Both sandwich structures show a low Tmax, reverse side of about 80 °C during the test and no ignition of the reverse side of the specimen. Tmax, reverse side is reached 2–3 min after the pool fire is out. Self-extinction of both materials occurs, and an after-burn time up to 40 s is observed for the FR free specimen and a significantly reduced after-burn time for the FR containing specimen. However, the fire treated TL and the EPP core are strongly damaged. The PP polymer matrix of TL is pyrolyzed completely and a major area of the EPP foam melted, due to its thermoplastic nature. The incorporation of 20 mass% MDH in the PP-GF TL leads to delay of the reverse side temperature rise. Compared to the MDH-free sandwich structure, PP-GF-MDH-EPP shows an about 50 s delayed and about 5 °C lower Tmax, reverse side. The endothermic decomposition of MDH seems to be mainly responsible for this observation as well as the increased formation of thermal stable char on the specimen surface which is stabilized by the remaining glass fibres. However, the thermal protection effect of this thin GF reinforced char layer is assumed to be low.

Based on the Tmax, reverse side results, PP-GF-EPP and especially PP-GF-MDH-EPP are very promising for REESS housing application. The influence of the loss of structural integrity cannot be assessed with the current test results.

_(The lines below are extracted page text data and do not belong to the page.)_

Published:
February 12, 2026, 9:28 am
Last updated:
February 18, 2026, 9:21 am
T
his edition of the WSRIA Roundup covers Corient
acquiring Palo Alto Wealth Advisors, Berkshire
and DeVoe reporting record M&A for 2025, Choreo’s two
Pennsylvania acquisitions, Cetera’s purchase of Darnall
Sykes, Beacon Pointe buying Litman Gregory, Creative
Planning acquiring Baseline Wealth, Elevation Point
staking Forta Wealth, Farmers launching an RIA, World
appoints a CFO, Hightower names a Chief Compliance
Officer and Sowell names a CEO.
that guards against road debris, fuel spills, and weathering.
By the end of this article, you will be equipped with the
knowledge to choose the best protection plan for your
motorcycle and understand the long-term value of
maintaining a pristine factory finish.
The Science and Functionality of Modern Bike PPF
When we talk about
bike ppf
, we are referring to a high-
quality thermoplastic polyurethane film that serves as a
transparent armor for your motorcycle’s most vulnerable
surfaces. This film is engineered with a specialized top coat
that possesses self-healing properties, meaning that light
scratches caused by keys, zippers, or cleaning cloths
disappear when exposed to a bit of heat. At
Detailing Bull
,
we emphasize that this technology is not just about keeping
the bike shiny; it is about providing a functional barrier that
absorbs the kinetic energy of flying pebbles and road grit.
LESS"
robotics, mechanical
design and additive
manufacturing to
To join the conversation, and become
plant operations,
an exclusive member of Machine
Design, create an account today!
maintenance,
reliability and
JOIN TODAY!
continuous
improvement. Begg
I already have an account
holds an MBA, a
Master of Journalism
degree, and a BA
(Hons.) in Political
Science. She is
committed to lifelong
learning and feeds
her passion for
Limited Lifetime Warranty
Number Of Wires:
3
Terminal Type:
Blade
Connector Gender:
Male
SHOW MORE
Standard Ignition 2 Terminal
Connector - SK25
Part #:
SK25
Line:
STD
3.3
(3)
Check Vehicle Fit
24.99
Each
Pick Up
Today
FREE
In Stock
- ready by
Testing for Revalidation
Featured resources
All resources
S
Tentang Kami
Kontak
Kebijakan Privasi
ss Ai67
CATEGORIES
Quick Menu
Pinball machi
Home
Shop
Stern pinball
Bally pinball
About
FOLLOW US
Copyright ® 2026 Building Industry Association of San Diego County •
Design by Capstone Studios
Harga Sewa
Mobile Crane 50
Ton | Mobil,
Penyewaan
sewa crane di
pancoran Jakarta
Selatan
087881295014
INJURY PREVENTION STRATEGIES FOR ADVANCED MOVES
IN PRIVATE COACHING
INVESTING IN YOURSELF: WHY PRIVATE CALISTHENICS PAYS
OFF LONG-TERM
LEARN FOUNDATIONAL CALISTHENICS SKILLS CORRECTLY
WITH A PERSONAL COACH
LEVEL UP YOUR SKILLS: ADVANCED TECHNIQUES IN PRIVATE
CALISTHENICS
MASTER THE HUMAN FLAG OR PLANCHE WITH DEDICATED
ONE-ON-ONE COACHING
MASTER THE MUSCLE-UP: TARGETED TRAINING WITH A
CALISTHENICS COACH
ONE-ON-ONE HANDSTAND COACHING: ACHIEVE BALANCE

For thermoplastic sandwich structures, the structural integrity is the criterion of highest importance due to the low melting points of the polymeric materials. Further improvements of the test by, e.g. the application of additional mechanical stress seem to be necessary and are currently under development.

Conclusions

The bench-scale fuel fire test is a cost-efficient pre-evaluation method for developing materials and manufacturing processes for REESS housings prior to a standard fire test according to UNECE-R100-8E. The fire behaviour of the materials and their changes due to the pool fire allow an assessment of the usability. Changes in the mechanical properties of the components can also be determined after the fire test. The reverse side temperatures provide information about the insulation behaviour of the materials and thus, an initial assessment of the internal temperatures to be expected in a REESS housing. This makes it possible to estimate the thermal loads on the batteries contained and, if one knows the properties of the battery system, to predict its possible behaviour or damage. First tests on thermoplastic and thermoset samples showed the different behaviour in the bench-scale pool fire test. A more detailed analysis of investigations into the flame retardancy of PP-GF-EPP sandwich structures as housing materials for REESS of EVs is available [28]. However, the verification of conformity with the standard UNECE-R100-8E gasoline pool fire test as well as further improvements to the test arrangement is in progress.